Encyclopedia Britannica and Merriam-Webster just dropped a major copyright lawsuit on OpenAI, alleging the AI giant trained GPT-4 on their premium content without permission—and now the model spits out near-verbatim copies on demand. Filed Friday, the suit claims OpenAI systematically scraped and memorized copyrighted encyclopedia entries and dictionary definitions, adding fresh fuel to the already blazing debate over AI training practices and intellectual property rights.

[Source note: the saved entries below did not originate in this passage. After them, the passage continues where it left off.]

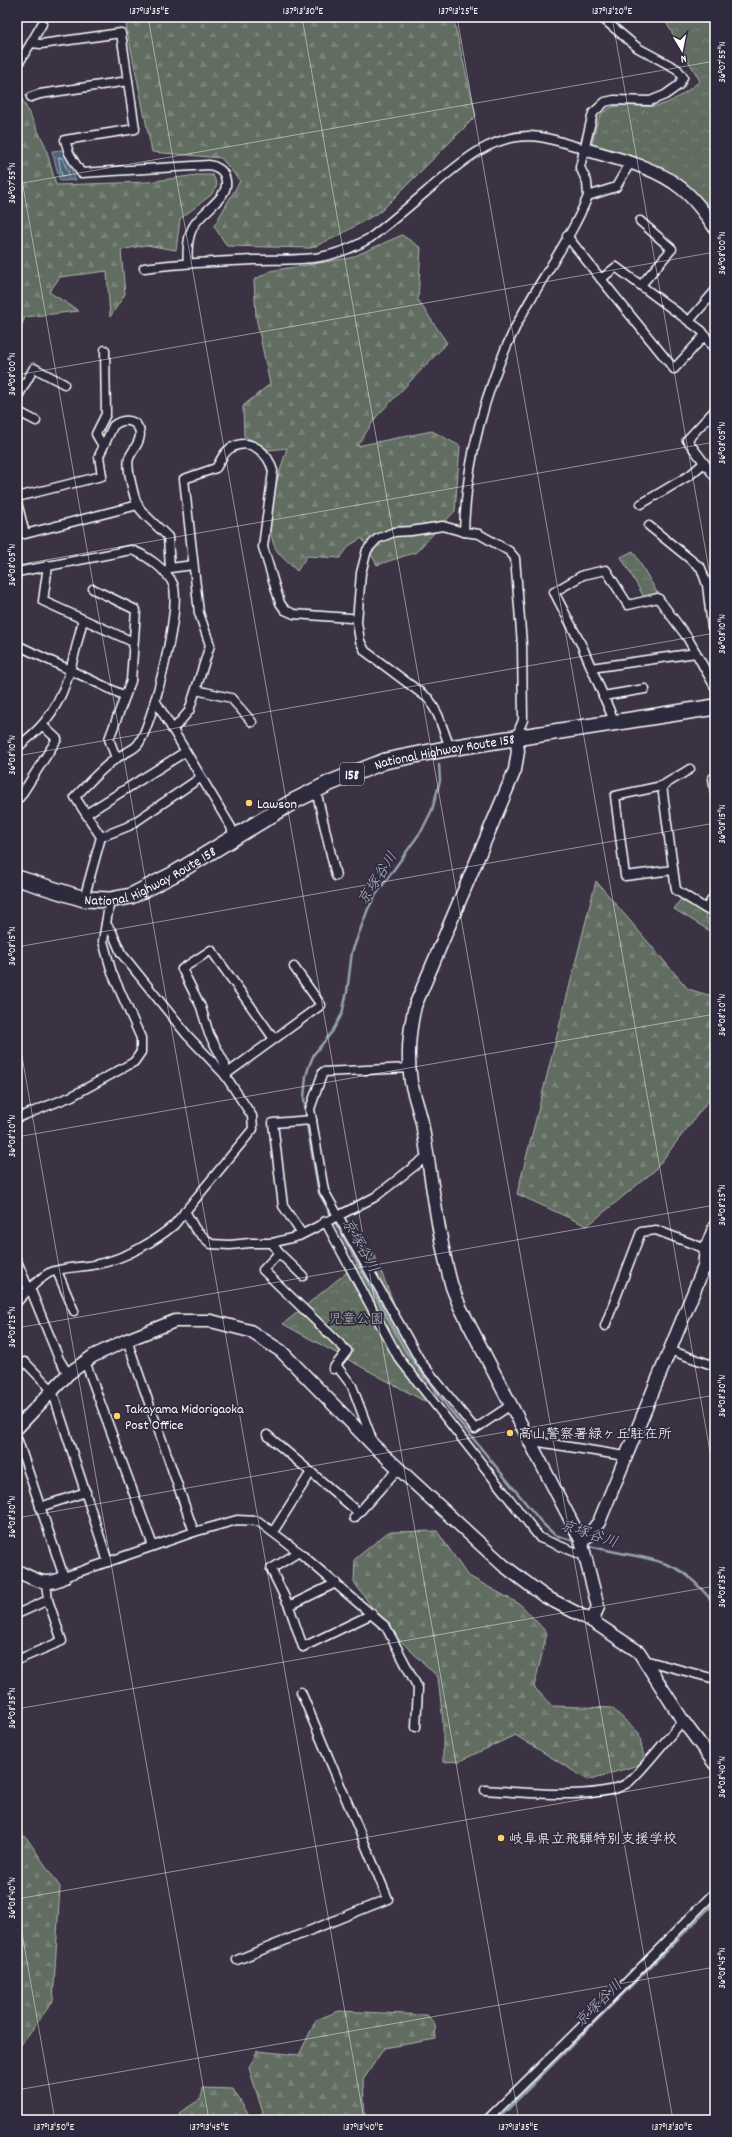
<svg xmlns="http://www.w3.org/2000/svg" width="732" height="2137" font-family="Dekko,'Klee One',sans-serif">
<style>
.forest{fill:url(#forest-firs);stroke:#b0b6b0}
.park{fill:url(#park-crowns);stroke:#b0b6b0}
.water{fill:url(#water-ripples);stroke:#95a1af}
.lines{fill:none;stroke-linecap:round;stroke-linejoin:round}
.shore{stroke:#b8c1c9;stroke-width:1}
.stream{stroke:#95a1af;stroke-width:2.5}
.street-casing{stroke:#fff;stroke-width:11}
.secondary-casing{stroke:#fff;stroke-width:15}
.highway-casing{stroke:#fff;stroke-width:18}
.street{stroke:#2f2a3d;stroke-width:8}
.secondary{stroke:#2f2a3d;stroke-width:12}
.highway{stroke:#2f2a3d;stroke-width:15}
.ticks{fill:none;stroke:#fff;stroke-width:1;stroke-opacity:0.45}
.poi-dot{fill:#ffd166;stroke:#2f2a3d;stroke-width:1.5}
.labels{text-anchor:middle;stroke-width:3.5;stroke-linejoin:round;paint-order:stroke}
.shield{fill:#2f2a3d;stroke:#c1bfc5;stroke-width:1}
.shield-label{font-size:13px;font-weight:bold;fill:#fff}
.street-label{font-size:14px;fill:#fff;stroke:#2f2a3d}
.poi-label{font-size:14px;fill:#fff;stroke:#2f2a3d;text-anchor:start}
.park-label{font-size:14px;fill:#b0b6b0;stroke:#2f2a3d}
.water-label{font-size:15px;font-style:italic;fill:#afb9c3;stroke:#2f2a3d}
.neatline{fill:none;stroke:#fff;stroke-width:1.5}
.ticks-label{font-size:10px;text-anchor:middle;fill:#fff}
</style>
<defs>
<pattern id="forest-firs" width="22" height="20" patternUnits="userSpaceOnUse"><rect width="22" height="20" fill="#616d61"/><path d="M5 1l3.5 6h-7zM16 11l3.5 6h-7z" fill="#798379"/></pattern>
<pattern id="park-crowns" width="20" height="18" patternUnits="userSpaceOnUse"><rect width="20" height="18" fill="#616d61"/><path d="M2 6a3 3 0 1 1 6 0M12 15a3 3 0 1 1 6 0" fill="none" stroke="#798379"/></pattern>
<pattern id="water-ripples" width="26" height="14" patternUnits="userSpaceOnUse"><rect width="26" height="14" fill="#4e6379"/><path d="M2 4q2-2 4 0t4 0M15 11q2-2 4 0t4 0" fill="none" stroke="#697a8d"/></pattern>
</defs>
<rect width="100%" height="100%" fill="#3b3343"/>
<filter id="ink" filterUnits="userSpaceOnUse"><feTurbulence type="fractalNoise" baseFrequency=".025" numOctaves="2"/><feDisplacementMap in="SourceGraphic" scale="8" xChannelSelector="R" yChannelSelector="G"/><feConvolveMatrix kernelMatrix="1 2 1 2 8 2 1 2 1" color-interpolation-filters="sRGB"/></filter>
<g filter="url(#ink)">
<g class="forest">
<polygon points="121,17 453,17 476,116 381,211 338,236 311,248 227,246 214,226 240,181 221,158 152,152 125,20"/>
<polygon points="17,96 21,97 45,145 56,185 148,182 196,175 213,175 217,185 211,195 180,219 176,250 146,245 121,250 125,294 110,317 107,271 60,277 49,292 79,311 25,317 17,337"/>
<path d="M402 235 421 248 418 300 447 343 377 416 357 446 432 431 460 446 455 511 416 552 377 565 362 538 350 545 340 558 307 556 297 571C290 564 282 558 277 551 260 523 279 476 287 448L268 450 244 436 243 406 270 384 256 317 254 280 270 271 350 258Z"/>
<polygon points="596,881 688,989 715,997 715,1092 654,1171 587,1226 517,1194"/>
<polygon points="437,1531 467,1575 521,1605 547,1633 534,1687 552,1706 612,1708 639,1733 645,1763 588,1780 515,1735 460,1761 443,1762 443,1722 438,1677 386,1627 354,1582 355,1559 388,1532"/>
<polygon points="17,1834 26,1837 60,1887 53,2001 17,2050"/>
<polygon points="339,2011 427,2015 435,2024 436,2039 384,2048 363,2080 365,2120 183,2120 179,2113 201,2099 202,2088 233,2089 251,2119 263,2113 249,2068 257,2051 299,2055 316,2020"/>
</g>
<g class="park">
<path d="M663 17H715V219L696 194 594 146 592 142C595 134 596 122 601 115 613 98 643 110 661 105 675 101 688 90 700 81Z"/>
<polygon points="633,551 658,594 644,597 621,557"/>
<polygon points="681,899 707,914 705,917 715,923 715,934 674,909"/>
<polygon points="373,1251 435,1407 283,1324"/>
</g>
<polygon class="water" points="63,150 76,180 60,181 52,151"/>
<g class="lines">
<polygon class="shore" points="59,157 62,158 69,174 68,176 62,176"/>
<g class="stream">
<polyline points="439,764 440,781 432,810 422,830 375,896 368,909 352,952 347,992 342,1014 332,1032 314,1054 309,1066 306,1076 304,1098 308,1131 319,1193 405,1350 449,1409 542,1523 555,1535 578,1542"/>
<path d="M586 1545C618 1555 656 1555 684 1573 696 1582 705 1593 715 1604"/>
<polyline points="497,2120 715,1902"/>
</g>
<g class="street-casing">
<g id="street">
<polyline points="31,43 42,24"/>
<path d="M17 66 31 43 41 44 121 33 135 129 65 140 69 153 81 173 209 165C216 166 223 170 225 177 233 198 199 211 192 229 187 240 187 251 188 263"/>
<polyline points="31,97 40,94 128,81"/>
<polyline points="588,196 616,187 630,163"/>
<polyline points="640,221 672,249 641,285"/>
<polyline points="567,236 601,279 616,267 702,331 715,351"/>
<path d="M144 268C180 263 216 262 253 260 299 259 328 263 370 238 390 223 408 207 427 191 457 166 486 137 528 136 547 136 567 144 584 149"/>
<polyline points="601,279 674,369 705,335"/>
<polyline points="689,321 715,291"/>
<polyline points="17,398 34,368 64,384"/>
<polyline points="715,410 687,440 715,477"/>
<polyline points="17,411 36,421"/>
<polyline points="103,446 96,434 106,414 105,350"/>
<path d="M17 497 102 476 99 456 113 426C121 419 134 418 139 429 143 440 133 449 129 458 126 466 134 498 138 506 145 517 159 527 168 537L170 568"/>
<polyline points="17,502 25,534 138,505"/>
<polyline points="641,504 690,475 704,463"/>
<polyline points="649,526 701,568 707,585 712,627 715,631"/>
<path d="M464 532C466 461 485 388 517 324 539 281 570 241 588 196L587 182 580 167 593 113 605 102 614 100 650 101 665 95 679 85 683 77 677 69 638 48 601 17"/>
<polyline points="48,565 43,601 133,642"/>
<polyline points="167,570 170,568 193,565"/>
<path d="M17 572 131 550C145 554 167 570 173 584 182 606 153 722 139 743 135 750 123 753 117 758 101 768 88 784 75 797L101 837 84 899"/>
<polyline points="93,589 136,610 131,681 109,739 116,758"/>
<polyline points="17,645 125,696"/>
<polyline points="591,668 696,653"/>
<polyline points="196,690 231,698 252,722"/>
<polyline points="603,696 645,689"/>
<polyline points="155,700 231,827 234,837"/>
<polyline points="615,723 582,646 554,592 583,575 606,570 628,605 658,598 687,637 715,687"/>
<path d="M172 729 177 725 189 711 210 645 199 613 184 479 216 468C220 462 224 451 231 448 250 437 268 452 273 471L263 547 280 603 285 610 294 614 350 618"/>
<path d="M17 748C27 739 38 731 46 720 68 693 74 653 83 620"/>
<polyline points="450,748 438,715 429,699 365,651 360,641 357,622 361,573 367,550 377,539 394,532 411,531 443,526 464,532 479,534 509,551 515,558 522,644 523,720 516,737"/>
<polyline points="713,778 715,792"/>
<polyline points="662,786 676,890 706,909 715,894"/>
<polyline points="316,790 336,876"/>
<polyline points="17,796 20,797 57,739 42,725"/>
<polyline points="86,814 185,752"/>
<polyline points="101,837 129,826 200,778"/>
<polyline points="673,870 625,876 615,796 662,786 690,769"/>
<polyline points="410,1068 323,1072 310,1109 324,1191 421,1362 475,1429 511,1405"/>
<polyline points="225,1075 225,1064 209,1034 201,1007 182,969 211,950 274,1039"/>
<polyline points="225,1075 321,1005 294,967"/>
<polyline points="17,1118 72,1096 134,1062 141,1052 141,1038 112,973 103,941 110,900"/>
<polyline points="185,1211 195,1229 211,1244 230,1245 250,1243 272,1243 299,1236 375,1197 426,1157"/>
<polyline points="325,1221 398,1357 540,1538 585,1556"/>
<polyline points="302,1234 283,1206 273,1123 312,1120"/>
<polyline points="272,1243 279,1253 263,1270 347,1351 333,1369"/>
<polyline points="279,1253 303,1276"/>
<polyline points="17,1261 29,1290"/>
<polyline points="704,1267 715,1271"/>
<polyline points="57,1271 74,1311"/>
<polyline points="30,1288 59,1359 68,1374"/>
<path d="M17 1302C26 1292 37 1280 49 1273 63 1266 83 1268 98 1264 124 1259 154 1242 174 1225L253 1129 252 1116 225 1075 187 1035 121 953 112 932 106 924"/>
<polyline points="605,1326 641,1232 656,1230 706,1249"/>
<polyline points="127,1340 194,1532"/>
<polyline points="669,1350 715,1366"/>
<polyline points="85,1361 153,1546"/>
<polyline points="17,1365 25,1362 52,1390 108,1562"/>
<polyline points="336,1365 352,1386 373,1442"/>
<polyline points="267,1435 359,1513"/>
<polyline points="17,1438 64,1577 194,1532 237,1520 258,1521 300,1553 386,1627 418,1688 416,1727"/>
<polyline points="531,1445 539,1442 625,1456"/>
<polyline points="40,1507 86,1492"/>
<polyline points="354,1518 398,1469"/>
<polyline points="273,1532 311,1472"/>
<polyline points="299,1552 271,1569 289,1606 303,1647 372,1614"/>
<polyline points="289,1606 336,1583"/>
<polyline points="17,1614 48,1600"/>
<polyline points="17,1660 62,1641 48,1600 46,1583"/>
<polyline points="644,1660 715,1679"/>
<path d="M485 1790C518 1792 606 1802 630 1781 649 1763 665 1740 683 1721"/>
<polyline points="237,1960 388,1899 301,1692"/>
<polyline points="487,2120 619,1990 715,1892"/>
</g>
</g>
<g class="secondary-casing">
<g id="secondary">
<path d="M584 149C617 159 654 166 681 188 695 199 705 213 715 228"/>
<path d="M516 737 518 751 515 770 415 1006C409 1031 407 1057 411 1082 414 1096 419 1109 422 1123 432 1178 437 1233 452 1287L460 1307 581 1540"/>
<polyline points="17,1428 68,1374 93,1356 127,1340 175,1321 211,1321 250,1331 281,1351 373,1445 503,1565 544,1596 592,1621 639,1652 683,1721 715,1764"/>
<path d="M17 1571C35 1579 45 1588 64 1577"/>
<polyline points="592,1621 598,1607 581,1540 588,1536 599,1522 704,1267 706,1249 715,1226"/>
</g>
</g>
<g class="highway-casing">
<g id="highway">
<path id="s1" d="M17 878 84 899 110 900 131 896 174 874 294 801 330 783 385 761 450 748 715 707"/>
</g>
</g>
<use href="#street" class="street"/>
<use href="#secondary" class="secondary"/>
<use href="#highway" class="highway"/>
</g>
</g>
<path class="ticks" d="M148 17 519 2120M302 17 673 2120M457 17 715 1480M612 17 715 604M17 152 364 2120M17 184 715 61M17 375 715 252M17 565 715 442M17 756 715 633M17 947 715 823M17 1028 209 2120M17 1137 715 1014M17 1328 715 1205M17 1518 715 1395M17 1709 715 1586M17 1899 715 1776M17 1905 55 2120M17 2090 715 1967"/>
<g class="poi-dot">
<circle cx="249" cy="803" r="4"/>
<circle cx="117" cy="1416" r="4"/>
<circle cx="510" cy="1433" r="4"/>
<circle cx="501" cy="1838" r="4"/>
</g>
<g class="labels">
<rect class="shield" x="340" y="763" width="24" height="22" rx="3"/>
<g class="shield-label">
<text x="352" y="779">158</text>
</g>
<g class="street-label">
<text dy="5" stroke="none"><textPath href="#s1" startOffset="466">National Highway Route 158</textPath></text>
<text dy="5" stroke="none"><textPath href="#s1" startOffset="142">National Highway Route 158</textPath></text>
</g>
<g class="poi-label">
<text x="257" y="808">Lawson</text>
<text x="125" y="1413">Takayama Midorigaoka<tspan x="125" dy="16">Post Office</tspan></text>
<text x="518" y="1438">高山警察署緑ヶ丘駐在所</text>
<text x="509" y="1843">岐阜県立飛騨特別支援学校</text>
</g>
<g class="park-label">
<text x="356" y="1323">児童公園</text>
</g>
<g class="water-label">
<text transform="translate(377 878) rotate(-57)" y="5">京塚谷川</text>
<text transform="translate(361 1245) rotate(61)" y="5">京塚谷川</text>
<text transform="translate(589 1533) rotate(18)" y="5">京塚谷川</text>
<text transform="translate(598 2003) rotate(-45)" y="5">京塚谷川</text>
</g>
</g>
<rect width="732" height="2137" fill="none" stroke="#2f2a3d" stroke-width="44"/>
<g transform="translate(682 50) rotate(170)" stroke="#2f2a3d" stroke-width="3" paint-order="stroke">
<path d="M0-3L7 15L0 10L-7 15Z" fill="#ffffff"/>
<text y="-6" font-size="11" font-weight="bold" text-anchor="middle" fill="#ffffff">N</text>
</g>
<rect x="22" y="22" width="688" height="2093" class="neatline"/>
<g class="ticks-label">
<text x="149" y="14">137°13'35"E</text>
<text x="303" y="14">137°13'30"E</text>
<text x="458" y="14">137°13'25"E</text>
<text x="612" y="14">137°13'20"E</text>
<text transform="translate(721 62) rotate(-90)" y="4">36°07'55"N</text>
<text transform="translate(11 183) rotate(-90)" y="4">36°07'55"N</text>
<text transform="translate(721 253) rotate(-90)" y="4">36°08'00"N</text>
<text transform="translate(11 374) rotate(-90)" y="4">36°08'00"N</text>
<text transform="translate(721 443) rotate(-90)" y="4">36°08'05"N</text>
<text transform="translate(11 565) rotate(-90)" y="4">36°08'05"N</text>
<text transform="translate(721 634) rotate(-90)" y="4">36°08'10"N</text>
<text transform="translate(11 755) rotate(-90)" y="4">36°08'10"N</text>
<text transform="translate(721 824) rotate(-90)" y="4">36°08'15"N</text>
<text transform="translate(11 946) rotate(-90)" y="4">36°08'15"N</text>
<text transform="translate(721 1015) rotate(-90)" y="4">36°08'20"N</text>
<text transform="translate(11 1136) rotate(-90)" y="4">36°08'20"N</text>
<text transform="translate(721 1205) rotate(-90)" y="4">36°08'25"N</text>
<text transform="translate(11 1327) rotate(-90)" y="4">36°08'25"N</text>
<text transform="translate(721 1396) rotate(-90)" y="4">36°08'30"N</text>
<text transform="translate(11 1517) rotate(-90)" y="4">36°08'30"N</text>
<text transform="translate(721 1587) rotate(-90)" y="4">36°08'35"N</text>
<text transform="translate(11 1708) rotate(-90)" y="4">36°08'35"N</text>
<text transform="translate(721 1777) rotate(-90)" y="4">36°08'40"N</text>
<text transform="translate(11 1898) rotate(-90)" y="4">36°08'40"N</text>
<text transform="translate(721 1968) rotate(-90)" y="4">36°08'45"N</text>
<text x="54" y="2130">137°13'50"E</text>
<text x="209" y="2130">137°13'45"E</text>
<text x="363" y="2130">137°13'40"E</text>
<text x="518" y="2130">137°13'35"E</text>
<text x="672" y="2130">137°13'30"E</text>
</g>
</svg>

OpenAI is facing another heavyweight copyright battle. Encyclopedia Britannica and dictionary publisher Merriam-Webster filed a lawsuit Friday alleging the AI company systematically copied their copyrighted content to train ChatGPT, then generated responses that reproduce their work without permission or attribution, Reuters first reported.
The allegations are pretty damning. According to the complaint filed in federal court, GPT-4 has essentially memorized huge chunks of Britannica's encyclopedia entries. "GPT-4 itself has 'memorized' much of Britannica's copyrighted content and will output near-verbatim copies of significant portions on demand," the lawsuit states. "The memorized examples are unauthorized copies that [OpenAI] used to train their models, including GPT-4."
This isn't just about a few snippets here and there. The publishers claim OpenAI engaged in a pattern of wholesale copying, scraping their carefully curated reference materials to build out the knowledge base that makes ChatGPT seem so authoritative. When users ask ChatGPT for information, they're often getting responses that closely mirror—sometimes word-for-word—content that Britannica and Merriam-Webster spent resources creating and fact-checking.
The timing couldn't be more pointed. OpenAI has been on a signing spree lately, cutting licensing deals with major publishers like News Corp and the Associated Press to legitimize its training data sources. But those agreements came after the company had already trained its models on massive amounts of web content—including, the lawsuit alleges, premium reference materials that were never meant to be free for commercial AI training.